This column focuses on Philippine and U.S. politics. It also tackles development issues and highlights solutions to poverty and other social deprivations in the developing world.
No, they don’t exactly have the apocryphal skills of the ancient ninjas that included walking on water and disappearing into thin air, but the U.S. Navy SEALs that got Osama bin Laden can pull some pretty dramatic stuff. In 2005, four members of SEAL Team 10 were on a mission to kill a high-ranking Taliban in Afghanistan when they were ambushed by up to 150 enemy fighters. Despite the overwhelming Taliban firepower, the SEALs managed to hold them off for more than 2 hours in a running firefight over rough terrain. The U.S. commando team fought on and killed an undetermined number of the Taliban fighters before three of its members succumbed to gunshot wounds, leaving Marcus Luttrell as the only survivor. Luttrell himself was blown off a cliff by a rocket-propelled grenade. Badly wounded, he staggered and crawled 7 miles to safety, killing 6 more Taliban combatants along the way.
More recently, America’s elite special operations forces reportedly killed or captured close to 3,000 Taliban and al Queda fighters in Afghanistan within a 90-day period.
Considered as some of America’s finest soldiers, the SEALs are trained to operate in three environments: sea, air, and land (thus the name). Their training is extraordinarily rigorous, reaching fitness levels that approach the human maximum and developing the character and iron determination to plan and execute any mission. Luttrell reportedly trained every day since he was 15 in his desire to join the SEALs. Those accepted into the program undergo 2 years of grueling training, and only 10 to 25 percent of applicants survive it.

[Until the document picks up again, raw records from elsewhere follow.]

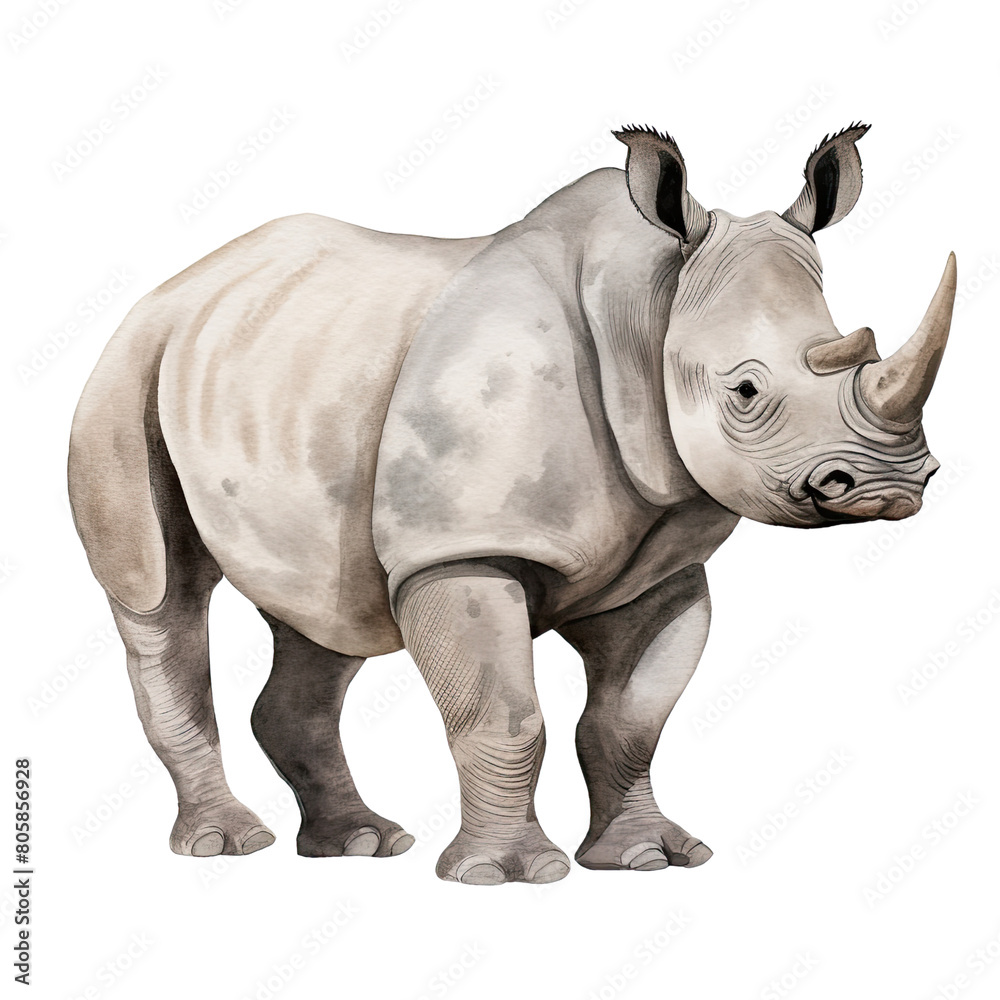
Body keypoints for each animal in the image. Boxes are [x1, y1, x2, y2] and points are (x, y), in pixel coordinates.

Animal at [69, 122, 956, 884]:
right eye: (744, 391)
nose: (890, 486)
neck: (650, 308)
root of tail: (181, 286)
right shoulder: (461, 546)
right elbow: (503, 714)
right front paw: (508, 875)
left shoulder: (662, 573)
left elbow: (631, 721)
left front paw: (649, 859)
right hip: (128, 369)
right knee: (161, 595)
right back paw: (225, 845)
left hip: (286, 378)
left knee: (325, 611)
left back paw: (360, 844)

What makes the weeding-out process so effective that up to 90 percent fail or quit? Here’s a sampling of the training regime:
Drown proofing: With your hands and feet bound, you are unceremoniously thrown into deep water. You task is to return to the surface and then swim 50 meters while still tied up.
Sugar cookie drills: You are forced to roll in the sand and then do marathon push-ups, sit-ups, and sprints until your body chafes and bleeds.

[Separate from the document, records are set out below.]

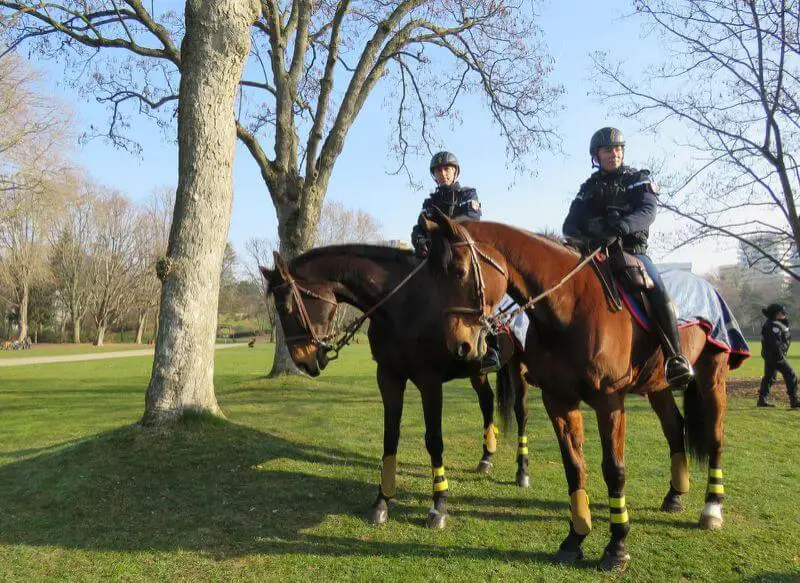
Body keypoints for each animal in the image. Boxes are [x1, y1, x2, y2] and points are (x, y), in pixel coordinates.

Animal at [260, 244, 533, 529]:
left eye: (285, 306)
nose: (302, 361)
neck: (403, 305)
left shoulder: (429, 381)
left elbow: (434, 440)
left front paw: (438, 504)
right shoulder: (388, 378)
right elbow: (390, 437)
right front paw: (382, 501)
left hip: (520, 368)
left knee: (521, 412)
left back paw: (522, 470)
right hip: (475, 371)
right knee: (487, 402)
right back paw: (486, 458)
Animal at [420, 213, 744, 571]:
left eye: (459, 270)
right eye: (431, 278)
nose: (459, 345)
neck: (569, 307)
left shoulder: (609, 401)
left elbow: (614, 470)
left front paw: (617, 547)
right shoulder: (558, 400)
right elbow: (574, 466)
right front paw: (574, 538)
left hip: (712, 376)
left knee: (715, 437)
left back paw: (711, 508)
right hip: (657, 386)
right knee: (675, 428)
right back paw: (675, 496)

Hell week: You are kept awake for 20 hours straight—doing physical drills that stretch the limits of human endurance. As every inch of your muscle ache, be prepared to be hosed down with freezing water and/or thrown into the ocean to swim up to 2 miles.

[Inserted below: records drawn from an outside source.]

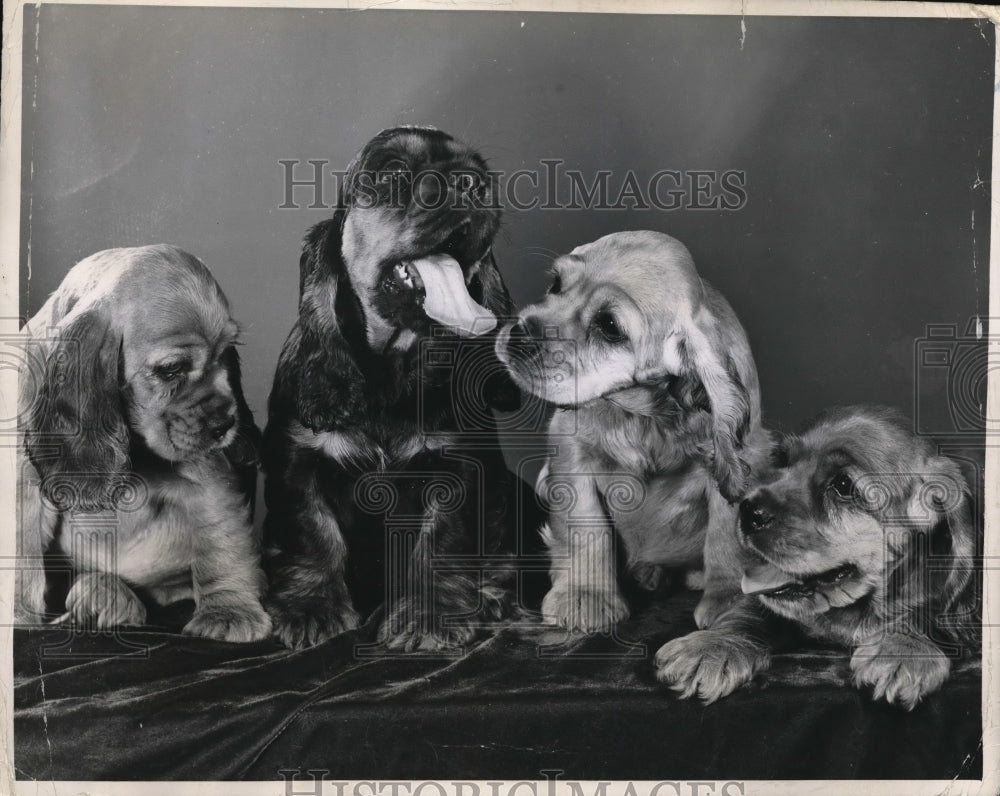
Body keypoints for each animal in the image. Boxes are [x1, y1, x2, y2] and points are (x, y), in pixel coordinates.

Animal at [16, 243, 274, 640]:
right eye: (172, 369)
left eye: (226, 355)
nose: (225, 424)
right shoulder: (24, 483)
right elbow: (21, 549)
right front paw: (19, 619)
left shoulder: (209, 478)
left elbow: (222, 541)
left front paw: (230, 610)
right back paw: (106, 595)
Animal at [262, 124, 520, 648]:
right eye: (393, 173)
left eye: (480, 172)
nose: (471, 184)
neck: (393, 369)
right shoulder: (297, 462)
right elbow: (312, 533)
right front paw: (310, 610)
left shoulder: (458, 468)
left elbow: (440, 542)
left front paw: (427, 618)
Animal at [496, 230, 768, 636]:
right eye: (556, 284)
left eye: (610, 326)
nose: (518, 335)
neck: (644, 414)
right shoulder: (570, 450)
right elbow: (586, 522)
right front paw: (586, 593)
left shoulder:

The brutal training certainly makes the SEALs fearless and often successful in their sometimes impossible missions, but unless they can walk on water or disappear into thin air, it is important to point out a key lesson from Luttrell and his team’s experience: that getting local support and intelligence is critical to any mission, regardless of a commando’s skill set. The reason why his team was ambushed and almost completely decimated was because their location was accidentally discovered by goat herders. They considered killing the herders, but unable to determine whether the herders were Taliban sympathizers, the team voted to let them go. Within an hour, the SEALs were attacked by the local Taliban forces.
Not all locals were on the enemy camp, however. After staggering and crawling for 7 miles, Luttrell was sheltered in a village where tribesmen provided him with medical aid and resisted Taliban demands that he be turned over to them. Several days later, an elderly village leader travelled 20 miles to a U.S. base to alert the Americans of Luttrell’s location. A rescue team was quickly dispatched.
I don’t think the SEALs team that got Osama bin Laden operated without any local assets. While the upper rungs of the Pakistani intelligence were rightly kept in the dark (bin Laden’s sympathizers were most probably at a very high level), the surgical precision with which the operation was executed suggested access to information that only local informants could provide. Clearly, local support and intelligence are critical to deploying even the best-trained and the most fearless soldiers. A policy shift from gunboat diplomacy to the smart use of soft power (influence through respectful diplomacy, strategic communications, foreign assistance, civic action, and economic reconstruction and development) will naturally make it easier for the U.S. to gain and nurture local intelligence and support as it continues to deploy its forces around the world.